* **Exercise brief**: Pull out every row that contains the string "байт", matching upper and lower case exactly.
- Opening Delimiter -
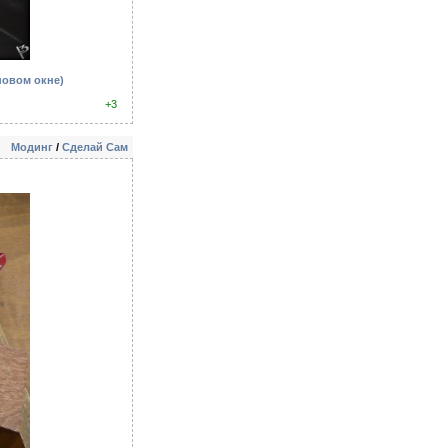
новом окне)
+3
Модинг
/
Сделай Сам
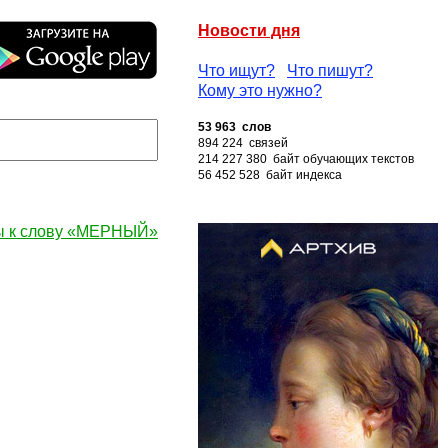
Новости дня
Что ищут?
Что пишут?
Кому это нужно?
53 963 слов
894 224 связей
214 227 380 байт обучающих текстов
56 452 528 байт индекса
ы к слову «МЕРНЫЙ»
- Closing Delimiter -
* **Expected answer**:
214 227 380 байт обучающих текстов
56 452 528 байт индекса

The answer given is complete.